Hulu on Wednesday announced that it was acquiring rights to air "Seinfeld" reruns at a cost ranging between $700,000 and $1 million according to various reports. The series had 180 episodes, so that would be the total pricetag between $125 million and $180 million. Even at the lowest end, it's a not a cheap deal.
Earlier in April, there was a big ruckus in the media about the death of reruns on television. Or, as many TV CEOs politely refer to it: "syndication." A lot of the buzz started after The Wall Street Journal published an article claiming reruns aren't good business anymore. This led to a lot of debate within the TV industry about the value—and cost—of reruns, ahem, syndicated programming.
The main argument in the pro-rerun camp is that reruns are DVR-proof. Even if they had lower ratings than new prime time shows, reruns are unique in that viewers generally don't go out of their way to record them.

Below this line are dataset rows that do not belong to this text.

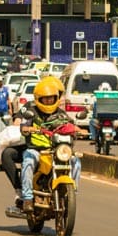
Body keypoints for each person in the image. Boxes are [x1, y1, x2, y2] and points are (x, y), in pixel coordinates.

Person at [15, 76, 81, 213]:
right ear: (39, 99)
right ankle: (27, 197)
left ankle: (72, 194)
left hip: (57, 150)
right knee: (27, 161)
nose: (49, 101)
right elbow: (23, 125)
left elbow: (71, 126)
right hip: (36, 150)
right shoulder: (31, 112)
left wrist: (80, 130)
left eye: (51, 98)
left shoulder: (61, 114)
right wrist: (27, 129)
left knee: (76, 162)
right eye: (46, 98)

So anyone who's watching a rerun is almost certainly watching it live, leaving them unable to fast-forward past the commercials.
All of this goes a long way to explain why it wasn't such a bad deal when in 2010 TBS paid a reported $1.6 million per episode for reruns of The Big Bang Theory.
The majority of viewership for Big Bang this season—55 percent—came in the seven days after it first aired, according to Nielsen data provided to CNBC by Horizon Media, a privately held media services agency. But that same show in syndication was effectively never recorded—only 6 percent of the rating came in the seven days following. That means 94 percent of the nearly four million adults who watched the show saw it live, ads and all.
"Syndicated shows are less likely to be time-shifted because many of them run every day," said Brad Adgate, research director at Horizon, using an industry term for DVRing a show and watching it later.